Today’s supply chains are challenged by siloed decision making, poor visibility, and inconsistent responsiveness. With greater demand volatility, external disruptions, and increased fragmentation, supply chain management is more complex than ever before. As companies attempt to manage in this environment, orchestration may be their most useful tool.
Following are four industry trends that require a “call to action” for digitally enabled supply chain orchestration.
Consumer expectations are changing rapidly. Companies are facing increased competition for the same customers. Rapid speed-to-market requirements and faster cycle times have assumed greater importance, placing stress on supply chains. As a result, many companies have deployed digital ordering models, such as mobile apps, and have witnessed accelerated consumer adoption during the COVID-19 pandemic. These apps enable consumers to quickly interact with the company and expect a similar speed of response in return, requiring supply chains to be more nimble than ever before.
In addition, recent trends have shown that, in the post-pandemic world, consumers are increasingly basing buying decisions on such factors as convenience and customer service. As consumer patterns continue to change in this way, digitalization is critical to effective supply chain planning and agility.
Supply chains face supply and capacity constraints. The pandemic highlighted how external forces can disrupt supply chains. The truth is that supply chains regularly face disruptions due to inclement weather, port congestion, and much more.

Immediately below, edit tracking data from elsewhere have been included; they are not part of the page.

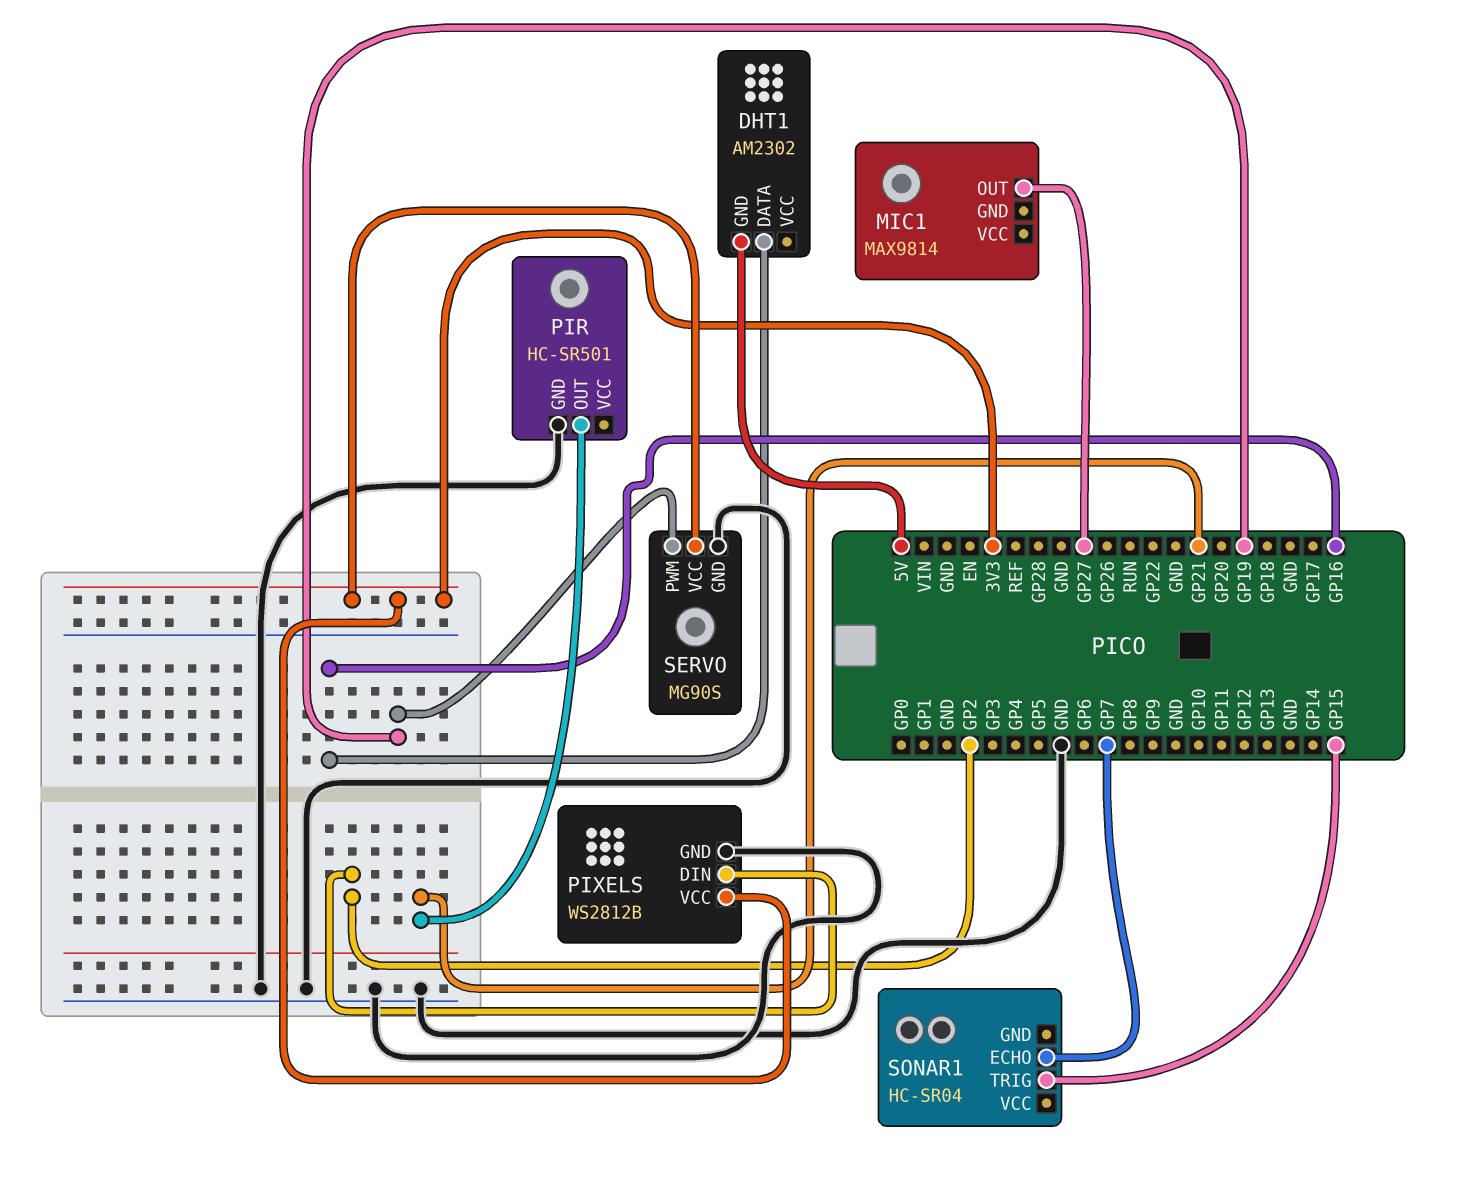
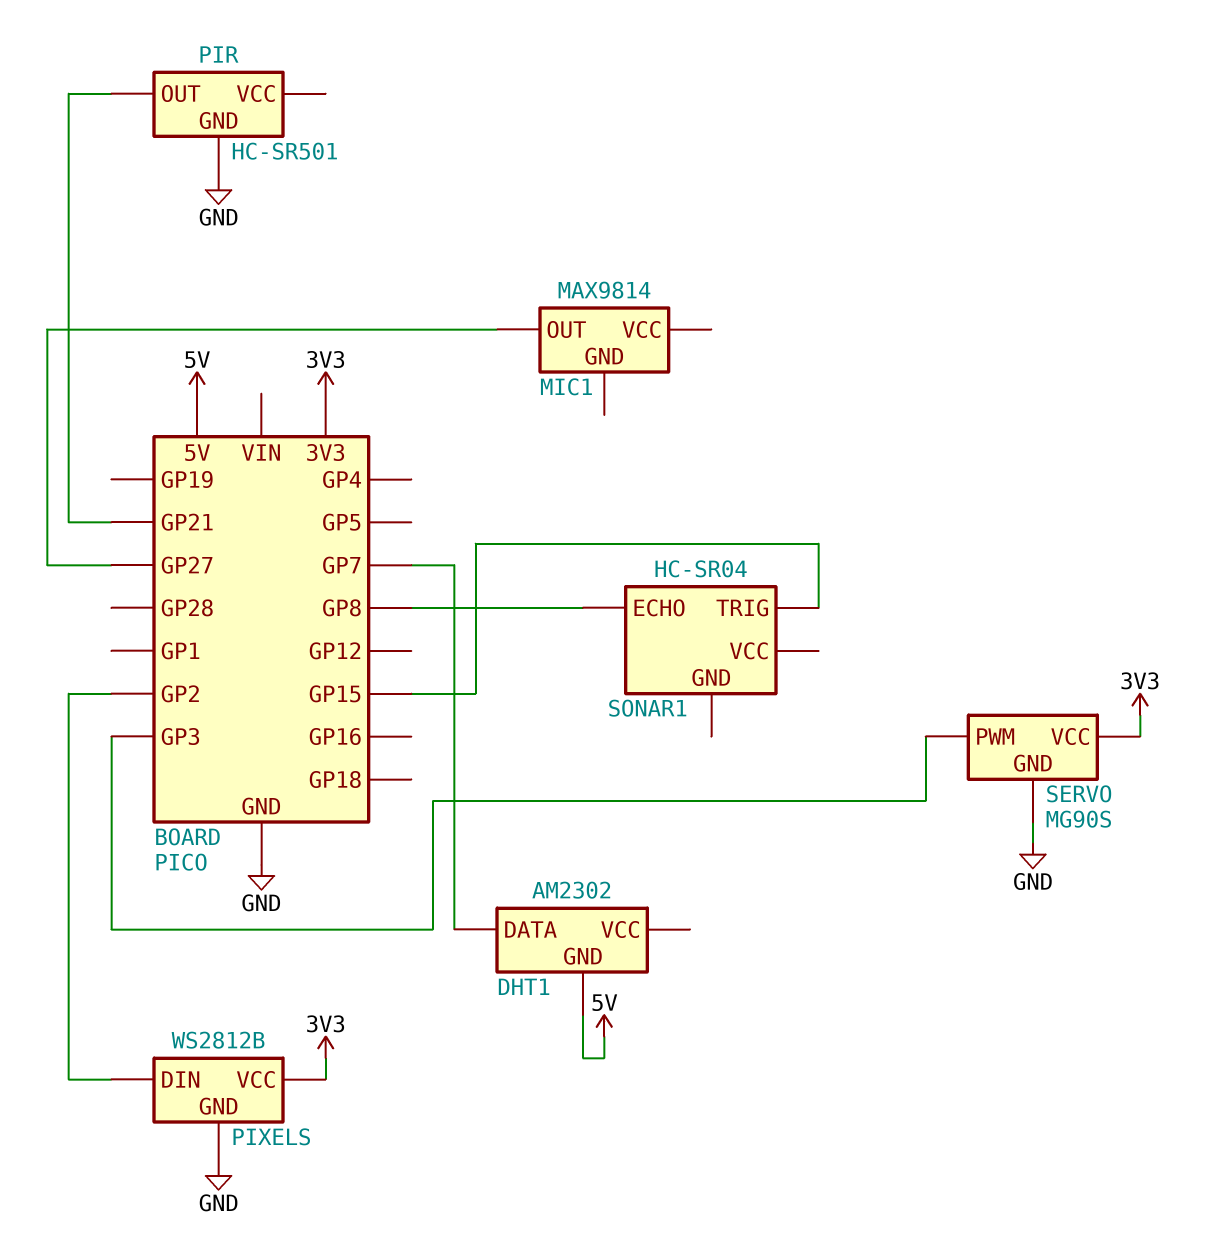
DHT1 pin DATA: GP16 -> GP7
SERVO pin PWM: GP19 -> GP3
SONAR1 pin ECHO: GP7 -> GP8

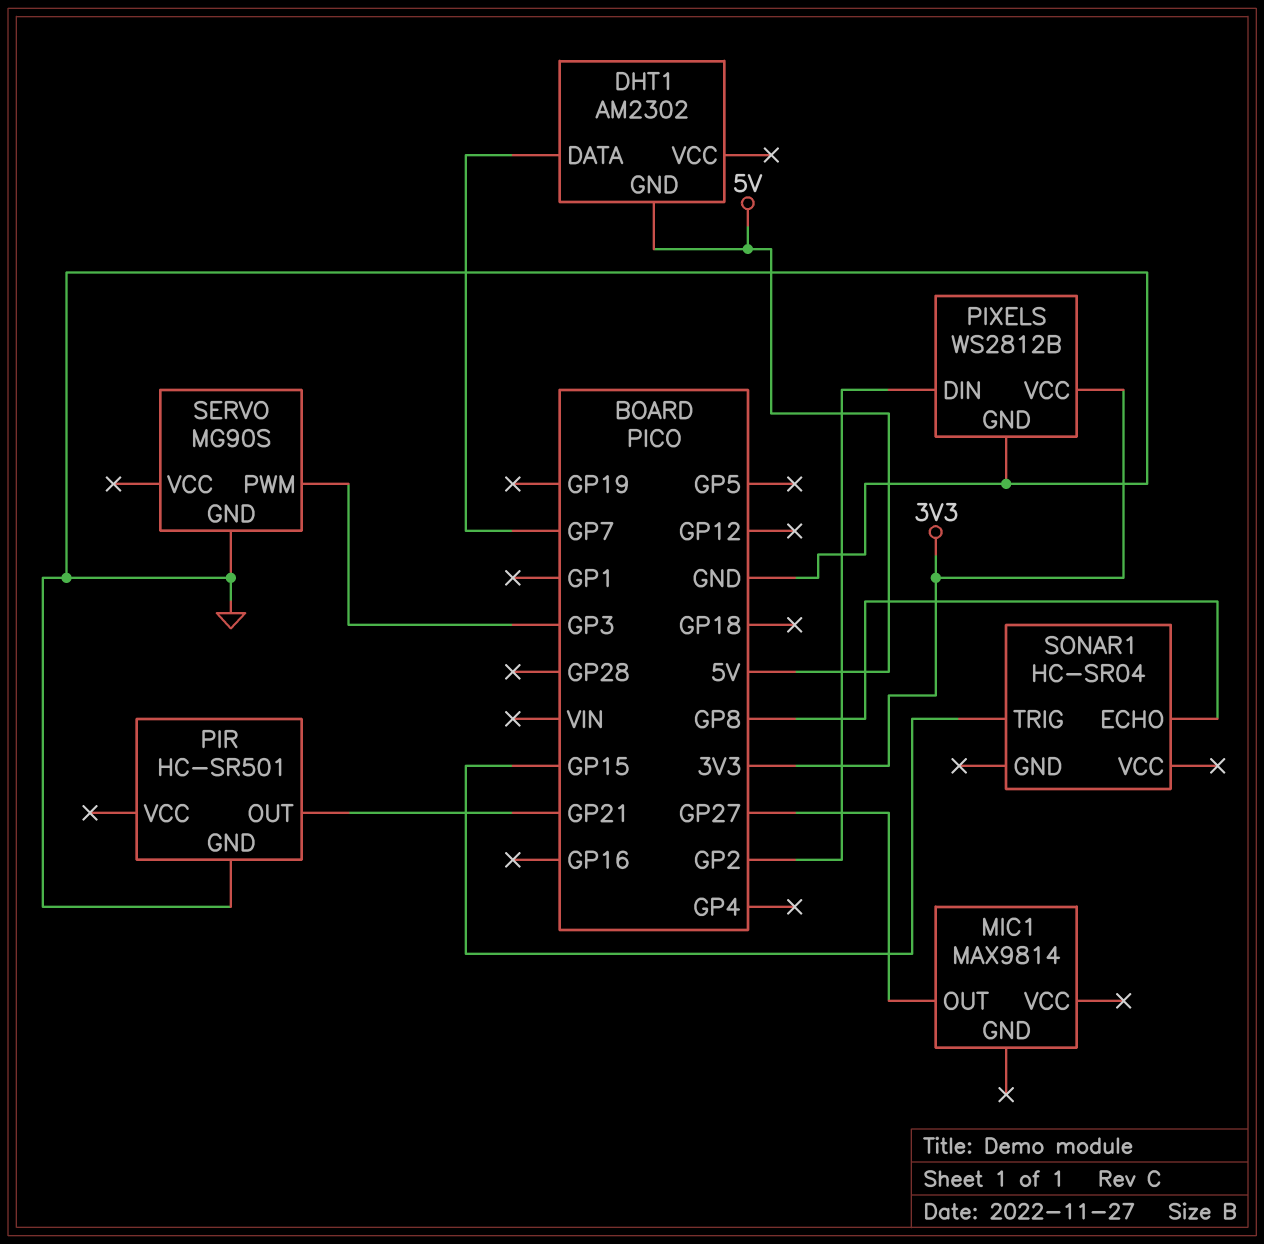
SERVO pin VCC: 3V3 -> none

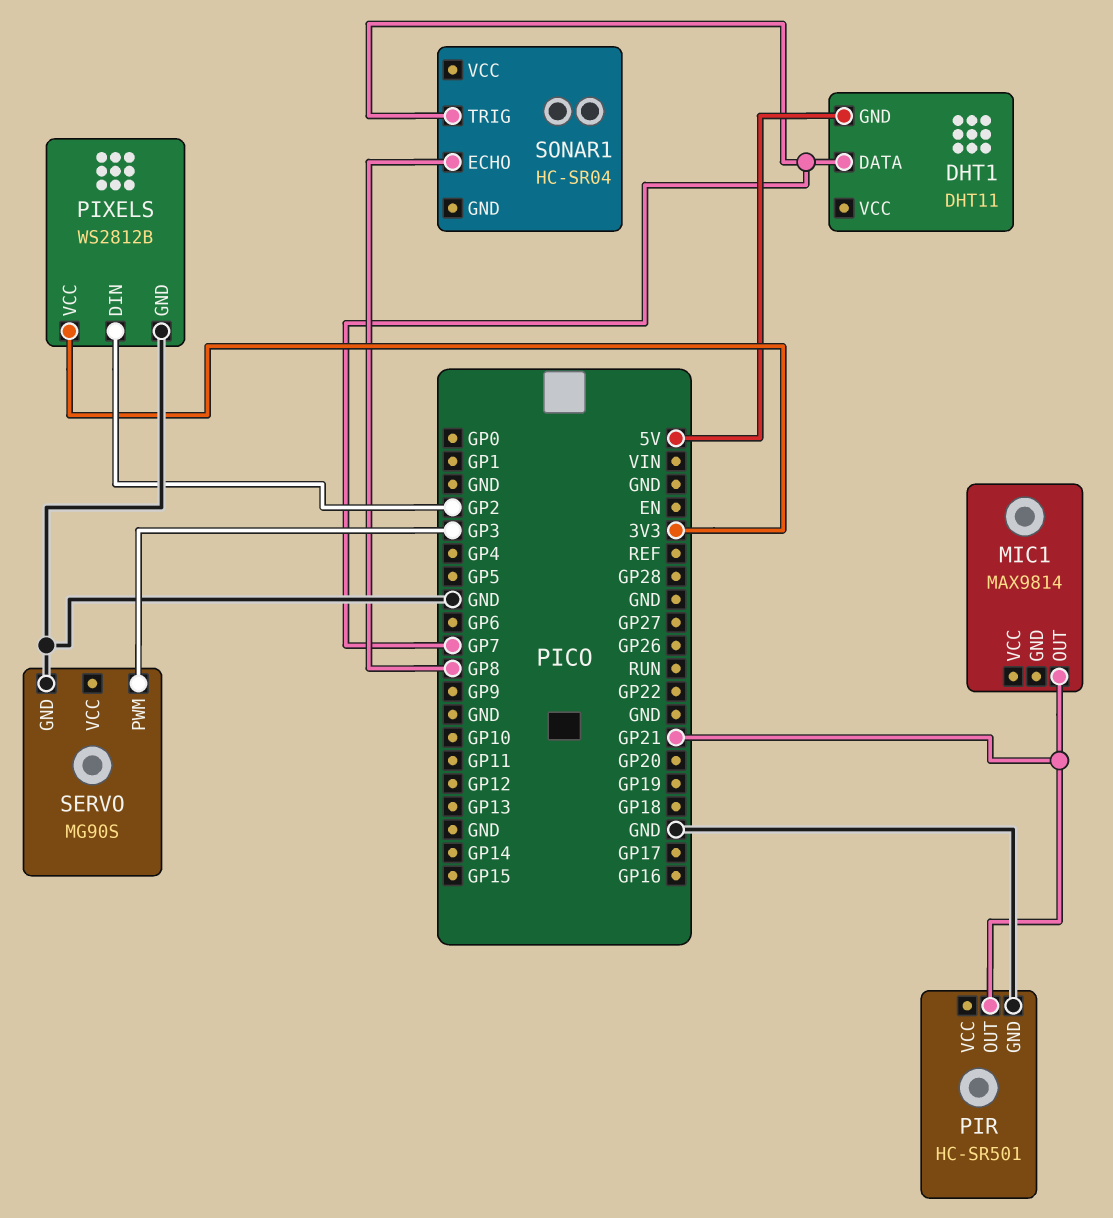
DHT1: AM2302 -> DHT11
MIC1 pin OUT: GP27 -> GP21
SONAR1 pin TRIG: GP15 -> GP7

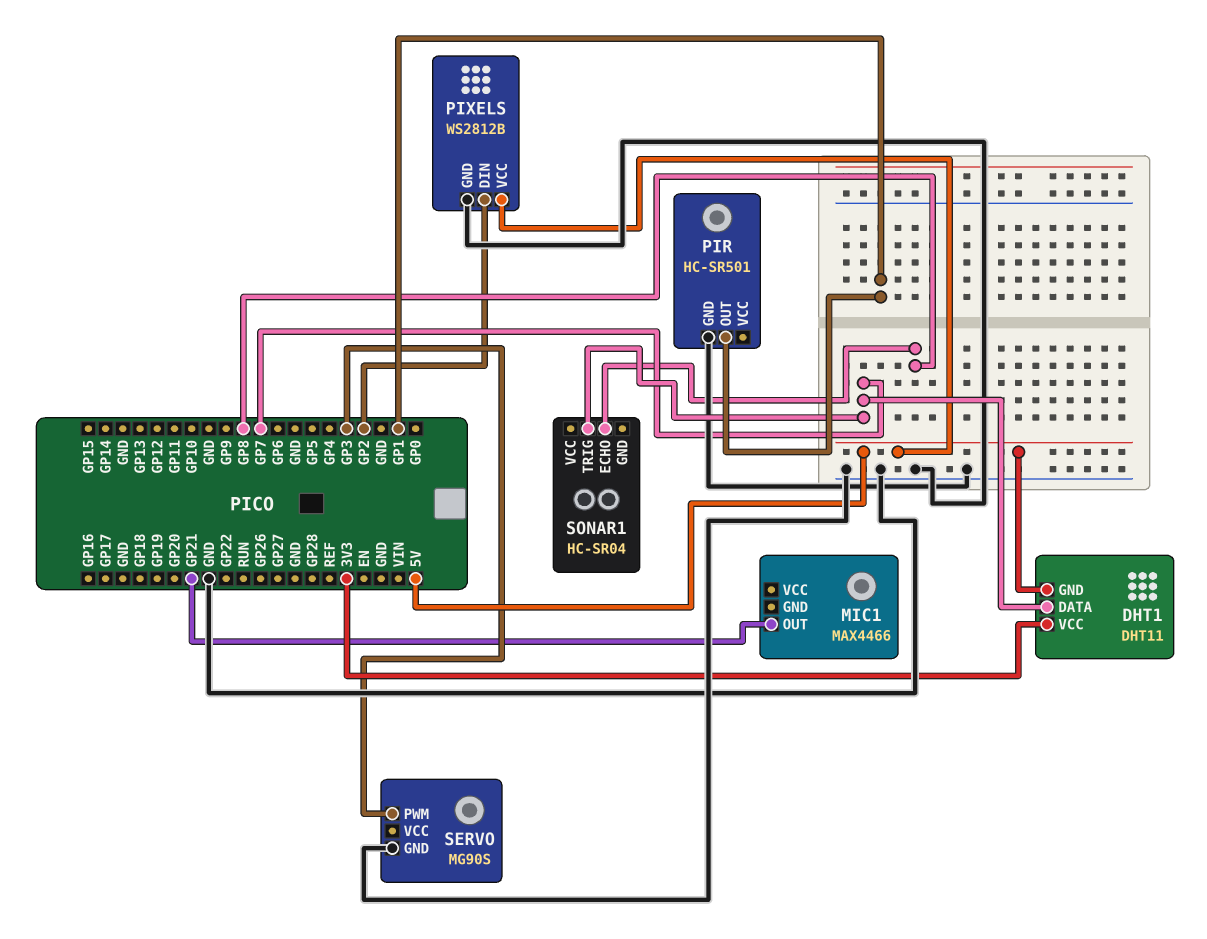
DHT1 pin VCC: none -> 3V3
MIC1: MAX9814 -> MAX4466
PIR pin OUT: GP21 -> GP1
PIXELS pin VCC: 3V3 -> 5V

Recent incidents highlight how vulnerable supply chains are to disruption from external factors. In 2021 alone, an ice storm in Texas crippled the state’s electrical utility, while a spate of cyberattacks jeopardized fuel supplies as well as shut down food manufacturers and warehouses. Between trade disputes, product shortages, geographical bottlenecks, and a scarcity of physical storage space, supply chain players are dealing with constraints at unprecedented levels.

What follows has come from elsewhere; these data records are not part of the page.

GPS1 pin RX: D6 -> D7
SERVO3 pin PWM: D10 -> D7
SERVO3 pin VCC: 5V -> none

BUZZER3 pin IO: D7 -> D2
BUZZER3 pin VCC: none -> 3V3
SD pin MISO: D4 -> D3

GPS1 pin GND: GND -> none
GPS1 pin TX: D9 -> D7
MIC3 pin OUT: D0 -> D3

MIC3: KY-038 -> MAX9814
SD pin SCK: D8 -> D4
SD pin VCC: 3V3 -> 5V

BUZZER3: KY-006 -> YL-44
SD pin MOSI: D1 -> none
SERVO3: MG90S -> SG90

With frequent disruptions appearing to be the new norm and the cost and time involved in mitigating them after the fact, the need for advanced detection and proactive measures has never been greater.
Logistics faces new complexities and labor shortages. Between consumer preferences and the complexities of capacity and supply sits logistics. Like other elements of the supply chain, it also has its challenges.
Shortages of truck drivers and warehouse labor are burdening the distribution process, a phenomenon which preceded COVID-19, and which, like so much else, was exacerbated by the pandemic. Not enough workers are available to fulfill the needs of logistics providers, especially as the economy attempts to recover from pandemic lows.
But logistics challenges aren’t limited to labor shortages, nor are they all pandemic-related. In recent years, supply chains have also had to contend with ocean carrier and intermodal capacity shortages, both of which have made it more difficult to import goods and transport raw materials and products from seaports to inland locations for manufacturing and distribution.
The blockage of the Suez Canal earlier this year also upended the logistics picture and highlighted the necessity for supply chains to be agile in executing contingency plans.
Supply chain information is siloed and fragmented. Many supply chains rely heavily on a network of trading partners to ensure successful fulfillment and flow of goods. Information flow is also critical to the success of supply chain execution, responsiveness, and agility. As supply chains become increasingly fragmented there is an increased potential for gaps in the flow of critical information.
Inevitable disruptions expose visibility gaps and underscore the necessity for new methods to digitally connect the supply chain in support of orchestrating collaborative, network responses.
The Armada Solution
Profitable Response Orchestration is a new offering from Armada, a provider of supply chain management solutions for the foodservice and other industries. Profitable Response Orchestration is the new standard for supply chain management combining extraordinary service with leading-edge technology. It enables end-to-end visibility and virtual stakeholder collaboration to optimize network responsiveness thereby helping companies meet their objectives.
Profitable Response Orchestration transforms data into intelligence, enabling supply chains to respond rapidly, even proactively, to potential disruptions. “There are many supply chain stakeholders with lots of variables,” notes Joe Wildes, Armada’s chief innovation officer. “They need orchestration to play together in harmony.”
Armada’s team of supply chain professionals brings a deep understanding of the industries they serve to supplement a client’s internal team. Additionally, Armada’s clients need not invest in developing or acquiring the advanced technology necessary to support their business.
Using the latest technologies and methodologies, Profitable Response Orchestration allows for new approaches. The Profitable Response Orchestration model connects the supply chain in new and effective ways leveraging emerging technology says Wildes, “this promotes effective orchestration of responses that optimize fulfillment across all network nodes.”
Its high-touch service model and digital platform enable supply chains to detect disruptions early. “Getting even 24 hours ahead of a potential disruption or demand spike,” says Loraine Yalch, Armada’s chief commercial officer, “gives you an opportunity to mitigate rather than react after the fact.”
“We execute contingencies proactively through virtual collaboration among supply chain partners,” adds Wildes. “That is a step-change in supply chain management.”